PALEMBANG, TRIKPOS.com – Pemerintah Kota Palembang bergerak cepat merespons maraknya peredaran narkoba dengan modus baru melalui cairan rokok elektrik atau vape. Salah satu langkah konkret yang disiapkan adalah pembentukan Satuan Tugas (Satgas) Anti Narkoba di tingkat kota.

Langkah tersebut mengemuka dalam audiensi Kepala Badan Narkotika Nasional Provinsi (BNNP) Sumatera Selatan, Brigjen Pol Hissar Siallagan SIK, bersama Wali Kota Palembang Ratu Dewa, di rumah dinas wali kota, Jumat (9/1/2026).

Hissar mengungkapkan, peredaran narkoba kini menyasar gaya hidup masyarakat kekinian, salah satunya dengan menyisipkan zat narkotika ke dalam liquid vape. Modus ini dinilai berbahaya karena menyasar kalangan muda dan pengguna rokok elektrik.

“Masyarakat harus ekstra waspada, khususnya pengguna vape. Jangan pernah menerima cairan vape dari orang yang tidak dikenal. Harganya memang mahal, bisa Rp4–5 juta, tapi sering kali diberikan gratis sebagai jebakan awal,” ujar Hissar.

Ia menegaskan, Sumatera Selatan saat ini masih berada dalam kondisi darurat narkoba dengan tingkat prevalensi yang tergolong tinggi secara nasional.
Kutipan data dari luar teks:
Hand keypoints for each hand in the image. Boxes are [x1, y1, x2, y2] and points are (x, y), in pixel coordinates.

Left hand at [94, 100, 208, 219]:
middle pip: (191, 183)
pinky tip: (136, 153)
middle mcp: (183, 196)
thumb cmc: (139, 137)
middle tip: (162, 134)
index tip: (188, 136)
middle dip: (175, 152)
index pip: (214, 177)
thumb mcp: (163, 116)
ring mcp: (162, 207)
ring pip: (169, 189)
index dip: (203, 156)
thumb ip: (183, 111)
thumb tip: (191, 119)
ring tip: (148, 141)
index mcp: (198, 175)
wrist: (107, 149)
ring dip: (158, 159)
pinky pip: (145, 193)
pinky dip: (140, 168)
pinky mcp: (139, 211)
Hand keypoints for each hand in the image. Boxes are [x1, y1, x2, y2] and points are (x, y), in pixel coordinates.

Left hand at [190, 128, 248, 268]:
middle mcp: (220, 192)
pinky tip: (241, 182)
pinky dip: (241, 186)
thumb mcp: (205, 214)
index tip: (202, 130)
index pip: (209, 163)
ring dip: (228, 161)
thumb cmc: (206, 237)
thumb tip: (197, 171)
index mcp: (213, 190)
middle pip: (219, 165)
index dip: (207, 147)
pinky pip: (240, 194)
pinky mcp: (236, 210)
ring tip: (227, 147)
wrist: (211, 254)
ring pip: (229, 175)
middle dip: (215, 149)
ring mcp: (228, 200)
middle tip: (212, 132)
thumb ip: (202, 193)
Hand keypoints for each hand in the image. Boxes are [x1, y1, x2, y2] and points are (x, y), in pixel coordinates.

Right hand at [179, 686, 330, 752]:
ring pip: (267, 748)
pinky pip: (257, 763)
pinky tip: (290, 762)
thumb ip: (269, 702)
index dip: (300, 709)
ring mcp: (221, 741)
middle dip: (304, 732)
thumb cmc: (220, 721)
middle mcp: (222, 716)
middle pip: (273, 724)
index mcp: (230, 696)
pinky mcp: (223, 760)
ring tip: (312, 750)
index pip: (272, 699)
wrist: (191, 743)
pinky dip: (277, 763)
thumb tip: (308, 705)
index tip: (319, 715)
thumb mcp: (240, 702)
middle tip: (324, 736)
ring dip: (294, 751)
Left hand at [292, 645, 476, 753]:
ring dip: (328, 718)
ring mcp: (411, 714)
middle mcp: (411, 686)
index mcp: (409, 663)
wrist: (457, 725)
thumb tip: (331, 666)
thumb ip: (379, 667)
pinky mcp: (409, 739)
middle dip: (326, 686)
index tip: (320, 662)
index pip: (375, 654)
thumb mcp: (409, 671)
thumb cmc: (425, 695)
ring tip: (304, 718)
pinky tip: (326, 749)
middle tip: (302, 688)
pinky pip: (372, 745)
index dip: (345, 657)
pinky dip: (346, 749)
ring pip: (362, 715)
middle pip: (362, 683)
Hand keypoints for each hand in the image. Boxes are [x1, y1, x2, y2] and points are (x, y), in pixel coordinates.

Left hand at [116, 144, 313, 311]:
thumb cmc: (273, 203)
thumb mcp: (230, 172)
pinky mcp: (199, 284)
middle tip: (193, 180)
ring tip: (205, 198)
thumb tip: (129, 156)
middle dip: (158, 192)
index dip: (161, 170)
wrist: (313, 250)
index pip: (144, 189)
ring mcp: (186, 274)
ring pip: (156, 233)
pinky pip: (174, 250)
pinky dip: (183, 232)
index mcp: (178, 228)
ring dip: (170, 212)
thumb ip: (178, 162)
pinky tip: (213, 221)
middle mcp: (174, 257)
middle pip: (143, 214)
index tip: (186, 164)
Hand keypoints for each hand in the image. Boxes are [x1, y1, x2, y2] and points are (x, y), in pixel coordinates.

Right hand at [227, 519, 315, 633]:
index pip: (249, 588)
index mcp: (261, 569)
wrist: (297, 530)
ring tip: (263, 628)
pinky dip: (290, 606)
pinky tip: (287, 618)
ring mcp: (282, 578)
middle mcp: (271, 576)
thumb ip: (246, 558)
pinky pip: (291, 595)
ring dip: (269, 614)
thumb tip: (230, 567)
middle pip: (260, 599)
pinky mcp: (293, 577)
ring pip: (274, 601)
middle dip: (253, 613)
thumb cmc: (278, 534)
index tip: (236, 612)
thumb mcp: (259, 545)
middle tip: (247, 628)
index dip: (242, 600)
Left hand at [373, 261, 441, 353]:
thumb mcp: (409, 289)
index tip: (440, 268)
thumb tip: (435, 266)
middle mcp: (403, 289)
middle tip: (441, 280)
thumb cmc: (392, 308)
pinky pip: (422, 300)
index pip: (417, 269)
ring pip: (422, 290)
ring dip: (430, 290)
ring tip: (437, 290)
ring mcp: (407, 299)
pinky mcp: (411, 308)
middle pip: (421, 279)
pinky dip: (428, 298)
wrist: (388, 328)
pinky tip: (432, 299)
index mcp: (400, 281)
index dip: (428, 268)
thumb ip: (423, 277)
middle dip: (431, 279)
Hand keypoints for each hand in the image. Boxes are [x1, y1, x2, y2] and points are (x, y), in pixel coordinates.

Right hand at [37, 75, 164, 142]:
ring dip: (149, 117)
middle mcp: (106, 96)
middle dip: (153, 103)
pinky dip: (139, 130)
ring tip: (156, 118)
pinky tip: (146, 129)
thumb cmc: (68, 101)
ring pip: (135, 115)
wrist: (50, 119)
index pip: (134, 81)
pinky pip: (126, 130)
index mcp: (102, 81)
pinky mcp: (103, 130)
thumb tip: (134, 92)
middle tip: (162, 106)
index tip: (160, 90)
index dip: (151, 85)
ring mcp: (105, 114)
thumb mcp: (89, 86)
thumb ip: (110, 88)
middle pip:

Ironisnya, jumlah pencandu yang secara sukarela melapor untuk rehabilitasi masih sangat rendah.

“Dalam setahun, baru sekitar 2.000 orang yang datang dengan kesadaran sendiri untuk rehabilitasi. Ini angka yang masih minim,” katanya.
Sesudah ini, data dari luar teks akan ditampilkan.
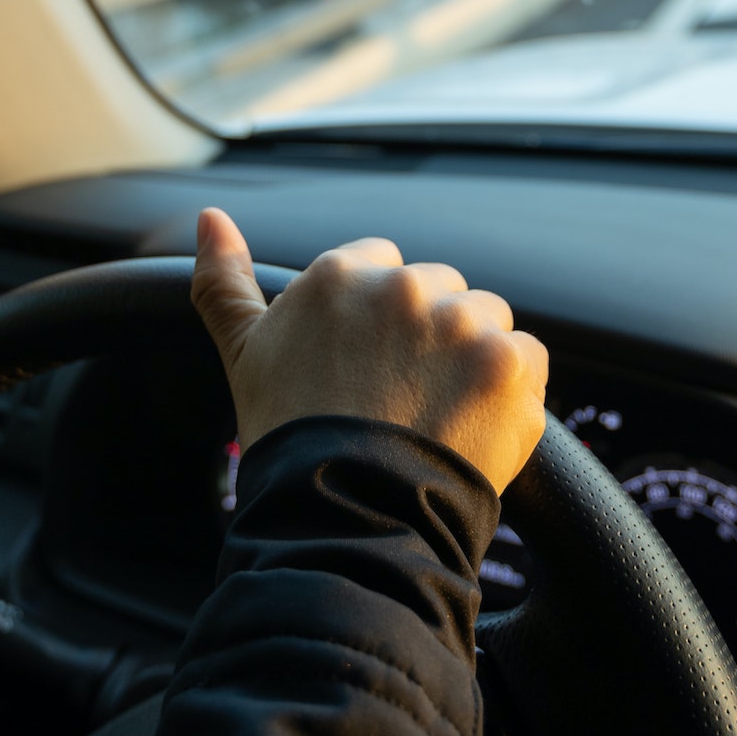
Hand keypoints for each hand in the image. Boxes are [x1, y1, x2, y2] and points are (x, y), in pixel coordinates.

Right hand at [191, 207, 547, 493]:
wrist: (343, 518)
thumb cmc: (291, 439)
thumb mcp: (244, 354)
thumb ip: (224, 281)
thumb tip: (210, 217)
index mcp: (341, 274)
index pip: (385, 265)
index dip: (382, 323)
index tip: (370, 367)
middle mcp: (403, 286)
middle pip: (441, 291)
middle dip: (430, 339)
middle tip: (402, 399)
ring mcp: (459, 322)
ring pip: (487, 320)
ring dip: (474, 360)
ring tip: (439, 416)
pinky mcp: (506, 363)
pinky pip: (527, 359)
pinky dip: (512, 393)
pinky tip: (475, 427)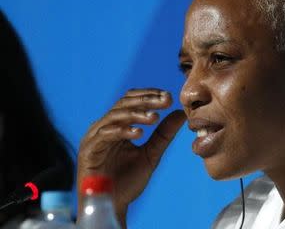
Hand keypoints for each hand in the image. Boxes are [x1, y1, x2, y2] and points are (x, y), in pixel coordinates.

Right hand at [77, 88, 185, 225]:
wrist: (113, 206)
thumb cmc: (128, 180)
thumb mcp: (151, 153)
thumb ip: (163, 134)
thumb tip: (180, 112)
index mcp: (117, 125)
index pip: (131, 100)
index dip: (149, 95)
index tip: (168, 96)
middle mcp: (104, 127)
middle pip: (124, 103)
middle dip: (146, 100)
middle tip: (165, 100)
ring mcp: (94, 137)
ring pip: (115, 116)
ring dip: (136, 114)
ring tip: (154, 118)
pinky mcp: (88, 150)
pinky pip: (105, 135)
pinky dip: (122, 131)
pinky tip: (139, 133)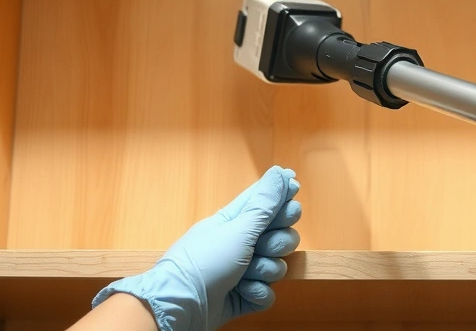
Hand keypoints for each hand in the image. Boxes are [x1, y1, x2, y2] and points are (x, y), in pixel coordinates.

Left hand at [92, 166, 301, 330]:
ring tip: (244, 275)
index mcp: (237, 221)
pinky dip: (257, 293)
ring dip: (264, 271)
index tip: (294, 197)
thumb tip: (281, 171)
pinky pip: (267, 293)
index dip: (283, 199)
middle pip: (282, 236)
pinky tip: (242, 292)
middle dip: (277, 243)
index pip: (267, 202)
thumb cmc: (205, 260)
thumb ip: (265, 203)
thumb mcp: (238, 228)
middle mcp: (242, 244)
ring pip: (277, 266)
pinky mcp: (245, 296)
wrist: (181, 304)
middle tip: (261, 247)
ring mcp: (244, 271)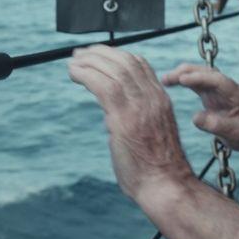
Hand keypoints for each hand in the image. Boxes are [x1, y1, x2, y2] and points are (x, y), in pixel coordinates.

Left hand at [67, 46, 192, 200]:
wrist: (166, 185)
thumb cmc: (156, 169)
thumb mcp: (152, 134)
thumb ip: (137, 120)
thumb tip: (112, 119)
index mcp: (161, 100)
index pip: (141, 65)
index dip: (117, 55)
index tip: (99, 56)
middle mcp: (153, 98)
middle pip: (126, 61)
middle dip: (101, 53)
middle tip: (80, 54)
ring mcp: (140, 107)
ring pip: (113, 68)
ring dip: (89, 60)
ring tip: (73, 62)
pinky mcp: (123, 118)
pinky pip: (102, 84)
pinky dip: (85, 73)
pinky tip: (73, 73)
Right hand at [162, 63, 238, 157]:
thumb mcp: (237, 135)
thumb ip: (217, 126)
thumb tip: (196, 117)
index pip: (218, 81)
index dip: (200, 78)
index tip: (183, 79)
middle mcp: (229, 89)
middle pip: (208, 73)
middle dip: (188, 73)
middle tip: (168, 77)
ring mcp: (221, 91)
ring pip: (202, 76)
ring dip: (184, 75)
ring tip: (165, 79)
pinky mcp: (214, 96)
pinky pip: (199, 85)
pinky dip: (186, 82)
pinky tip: (172, 82)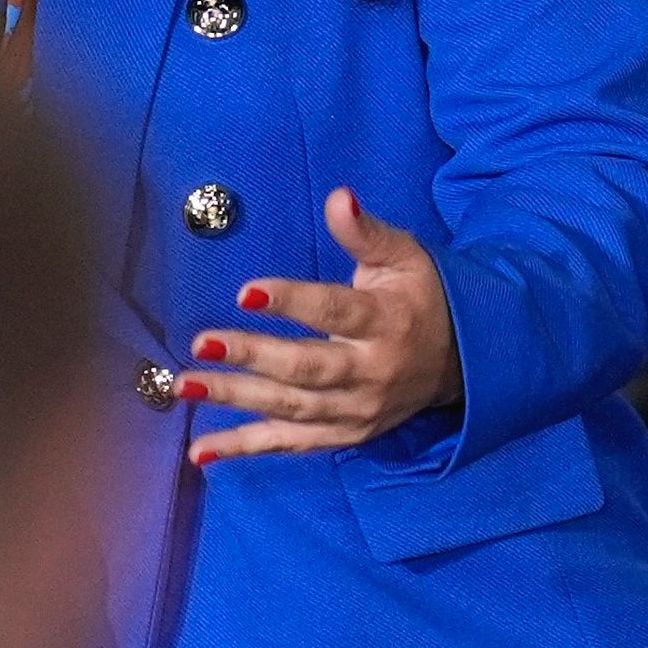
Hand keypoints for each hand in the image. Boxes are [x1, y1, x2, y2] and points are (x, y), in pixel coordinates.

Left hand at [179, 188, 459, 463]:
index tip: (245, 291)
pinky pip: (288, 445)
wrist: (463, 363)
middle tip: (201, 344)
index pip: (335, 311)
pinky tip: (200, 450)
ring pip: (290, 408)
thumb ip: (364, 232)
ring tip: (185, 386)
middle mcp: (371, 372)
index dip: (291, 301)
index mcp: (386, 322)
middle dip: (251, 356)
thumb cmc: (421, 297)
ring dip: (235, 398)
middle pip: (306, 368)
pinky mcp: (343, 435)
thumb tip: (338, 197)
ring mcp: (356, 411)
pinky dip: (244, 448)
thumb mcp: (403, 256)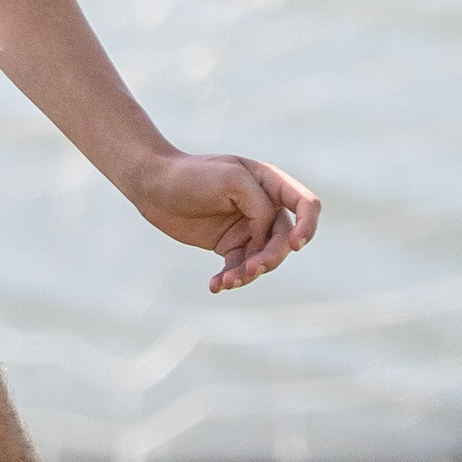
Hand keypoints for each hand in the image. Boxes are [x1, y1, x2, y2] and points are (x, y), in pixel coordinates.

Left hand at [126, 151, 319, 293]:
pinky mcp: (228, 244)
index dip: (308, 226)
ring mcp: (247, 227)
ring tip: (227, 282)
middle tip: (250, 270)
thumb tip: (265, 237)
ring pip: (262, 259)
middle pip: (284, 240)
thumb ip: (260, 206)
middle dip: (271, 258)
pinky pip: (238, 268)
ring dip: (249, 274)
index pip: (306, 205)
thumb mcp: (231, 181)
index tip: (295, 245)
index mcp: (270, 182)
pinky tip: (215, 286)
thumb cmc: (191, 175)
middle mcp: (264, 206)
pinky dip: (230, 279)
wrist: (152, 186)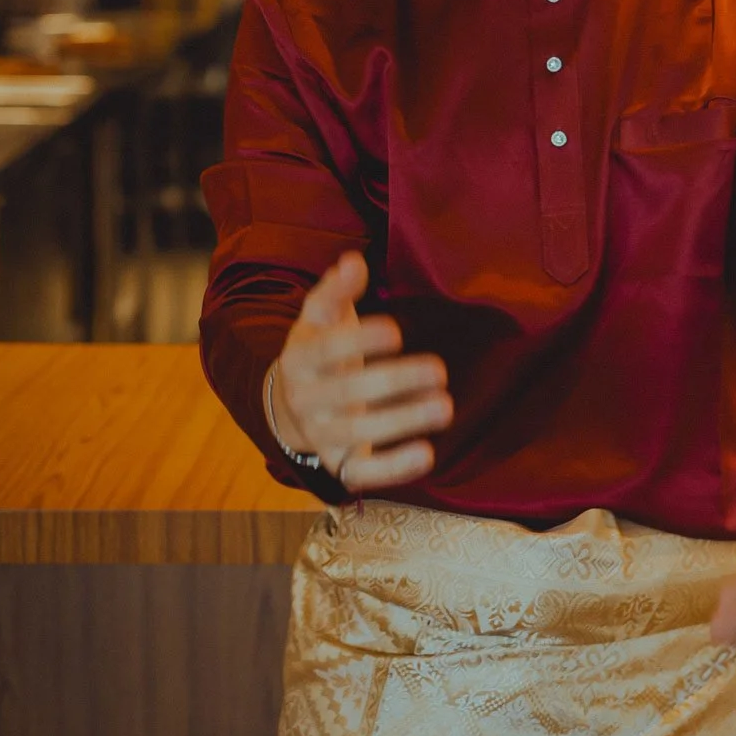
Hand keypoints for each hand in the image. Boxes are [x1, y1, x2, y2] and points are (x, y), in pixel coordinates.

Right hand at [271, 251, 452, 493]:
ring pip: (359, 435)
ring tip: (444, 406)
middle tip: (440, 370)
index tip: (396, 330)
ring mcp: (322, 436)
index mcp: (300, 358)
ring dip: (404, 421)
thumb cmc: (319, 349)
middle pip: (349, 393)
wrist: (290, 405)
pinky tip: (427, 454)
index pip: (327, 350)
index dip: (360, 341)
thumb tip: (354, 260)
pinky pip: (363, 474)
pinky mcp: (339, 464)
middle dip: (396, 381)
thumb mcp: (319, 316)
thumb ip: (337, 289)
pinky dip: (393, 469)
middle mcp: (307, 400)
Untuk itu, BNNP mendorong penguatan daya tahan masyarakat dengan berani menolak dan melaporkan penyalahgunaan narkoba. Hissar memastikan, sesuai UU Nomor 35 Tahun 2009 tentang Narkotika, pecandu yang melapor tidak akan diproses hukum dan akan mendapatkan layanan rehabilitasi gratis.
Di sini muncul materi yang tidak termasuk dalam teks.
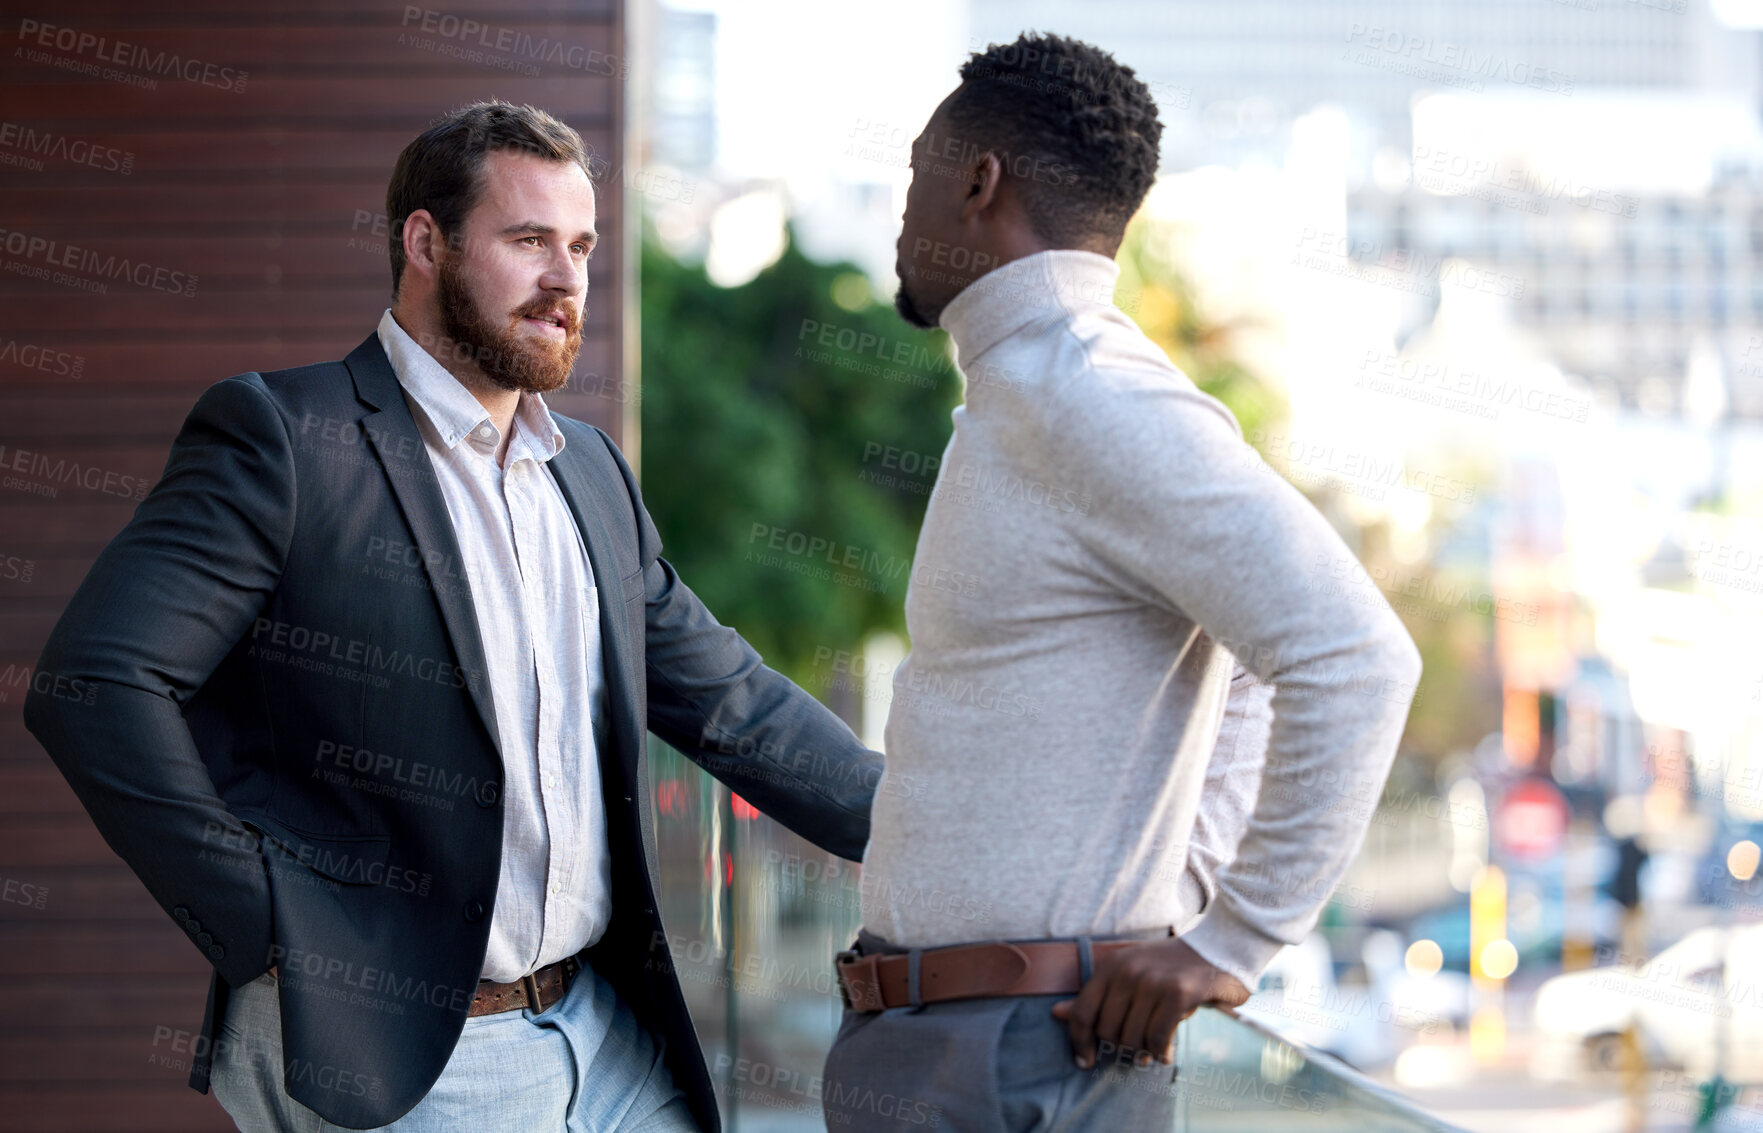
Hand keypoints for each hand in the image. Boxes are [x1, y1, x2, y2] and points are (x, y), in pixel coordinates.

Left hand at [1050, 938, 1249, 1069]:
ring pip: (1133, 1038)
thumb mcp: (1127, 975)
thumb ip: (1095, 997)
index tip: (1085, 1062)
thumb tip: (1056, 1013)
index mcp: (1110, 967)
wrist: (1216, 951)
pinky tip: (1166, 1053)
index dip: (1079, 1042)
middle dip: (1121, 1047)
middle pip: (1108, 1032)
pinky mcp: (1177, 994)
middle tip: (1137, 1049)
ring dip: (1143, 1052)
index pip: (1082, 1012)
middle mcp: (1127, 972)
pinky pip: (1158, 1039)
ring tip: (1153, 1051)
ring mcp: (1152, 982)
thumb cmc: (1167, 968)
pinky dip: (1161, 1052)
Menanggapi hal tersebut, Wali Kota Palembang Ratu Dewa menyatakan dukungan penuh terhadap rencana pembentukan BNN Kota (BNNK) Palembang. Namun, sembari menunggu proses administrasi pembentukan satker vertikal, Pemkot memilih mengambil langkah cepat dan taktis.

“Kami menyiapkan tiga langkah. Pertama, membentuk Satgas Anti Narkoba yang operasionalnya menyerupai BNNK. Kedua, menyiapkan kantor di Mal Pelayanan Publik Jakabaring di bawah koordinasi Kesbangpol. Ketiga, menyiapkan SDM hasil kolaborasi Pemkot dan BNNP,” jelas Dewa.

Selain itu, Pemkot Palembang akan menggencarkan sosialisasi bahaya narkoba, khususnya terkait modus baru melalui vape, ke sekolah-sekolah, perguruan tinggi, serta lingkungan ASN dan P3K.

“Ini harus masif, terutama ke pelajar dan mahasiswa. Jangan sampai mereka jadi korban modus baru narkoba,” pungkasnya.